23 de Outubro de 2007 / às 02:30 / em 10 anos

ANÁLISE-Desempenho de ação da VALE reduz espaço para mais alta

Por Cesar Bianconi

SÃO PAULO, 8 de outubro (Reuters) - Investidores parecem já ter embutido no valor de mercado da Companhia Vale do Rio Doce suas apostas para o aumento do minério de ferro em 2008 e fazem as contas sobre o preço justo para as ações da mineradora, embora ainda não exista consenso sobre o percentual do reajuste da commodity.

As ações da Vale (VALE5.SA) (VALE3.SA) representam mais de 10 por cento do principal índice de ações da Bolsa de Valores de São Paulo e, por isso, qualquer oscilação dos papéis da mineradora é acompanhada de perto.

No início da semana passada, investidores correram para se desfazer dos papéis da Vale, que acumulam valorização de cerca de 90 por cento no Brasil, depois que o JP Morgan reduziu sua recomendação por considerar o desempenho das ações da empresa em setembro “simplesmente extraordinário”.

Nesta segunda-feira, o UBS cortou a indicação para os papéis da mineradora de “compra” para “neutra”, embora tenha elevado o preço-alvo. Os analistas da corretora vêem pouco espaço para valorização adicional das ações da Vale e consideram que o aumento do minério em 2008 já está precificado.

Analistas falam de reajuste a partir de 20 por cento no minério no ano que vem. No caso do UBS Pactual, a expectativa é de alta de 35 por cento no preço da commodity em 2008 e de outros 5 por cento em 2009.

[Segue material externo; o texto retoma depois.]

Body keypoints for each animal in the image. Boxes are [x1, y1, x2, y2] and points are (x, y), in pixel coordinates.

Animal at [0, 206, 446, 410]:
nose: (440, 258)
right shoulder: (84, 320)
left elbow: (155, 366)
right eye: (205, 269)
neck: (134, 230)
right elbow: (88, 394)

Pelos cálculos do banco, cada 10 por cento de alta no minério aumenta o preço-alvo dos American Depositary Receipts (ADRs) da Vale em 0,25 dólar, enquanto cada 1 dólar por libra-peso a mais no preço do níquel adiciona 0,08 dólar ao valor justo para o papel da companhia.

A Vale é a maior produtora mundial de minério de ferro e a segunda maior de níquel.

No dia 3, o relatório do JP Morgan cortando Vale fez as preferenciais da empresa negociadas na Bovespa despencarem quase 8 por cento em uma única sessão.

Um dia antes, contudo, o analista Alexander Hacking, do Citigroup, elevou o preço-alvo dos ADRs da Vale, com recomendação de compra.

Hacking, sem apontar um percentual esperado para o aumento do minério, disse que o preço à vista da commodity no mercado indiano subiu 30 por cento em setembro, e que o produto da Vale --de maior qualidade-- teria que ser reajustado em 90 por cento em 2008 para alcançar paridade.

A forte expansão da economia global nos últimos anos, com destaque para a China, permitiu expressivos aumentos no preço do minério, diante do crescimento da demanda por aço. Em 2005, por exemplo, a alta foi de 71,5 por cento.

O analista Rodolfo R. De Angele, do JP Morgan, acredita ser improvável um reajuste como o observado há dois anos e aposta em aumento de 25 por cento no minério no ano que vem.

Para o JP Morgan, o preço da ação da Vale já embute aumento de 35 a 55 por cento do minério em 2008, enquanto o UBS Pactual estima que o valor de mercado da Vale já inclui reajuste de 40 por cento na commodity em 2008.

CORRETORAS NACIONAIS

Entre as casas nacionais, a Planner Corretora elevou nesta segunda-feira o preço-alvo para as preferenciais da Vale de 45,49 reais para 62,70 reais, e manteve a recomendação de compra. A Planner prevê agora alta de 20 por cento do minério em 2008, ante estimativa anterior de aumento de 5 por cento.

A Brascan Corretora alterou em 4 de outubro sua recomendação para as ações da Vale para “outperform”, em função da forte queda no início do mês, seguindo o relatório do JP Morgan. O analista Rodrigo Ferraz, da Brascan, vê preço justo de 58,90 reais para os papéis preferenciais da companhia na Bovespa.

A corretora Fator voltou a incluir as ações da Vale em sua carteira de grandes empresas recomendada para outubro, após o forte desempenho dos papéis em setembro, quando avançaram quase 30 por cento.

“Continuo ‘underweighted’ (desempenho abaixo da média do mercado) em mineração e siderurgia, mas voltei a incluir (as ações preferenciais) VALE5... em função do bom momento das commodities”, afirmou a estrategista da corretora Fator, Lika T. Takahashi, em relatório no dia 1o.

As conversas sobre o preço do minério começam no final do ano, com definição, normalmente, em meados do segundo trimestre do exercício seguinte. Este ano, a Vale se antecipou ao definir em dezembro com a siderúrgica chinesa Baosteel o patamar de preços --aumento de 9,5 por cento. Em 2006, a alta havia sido de 19 por cento.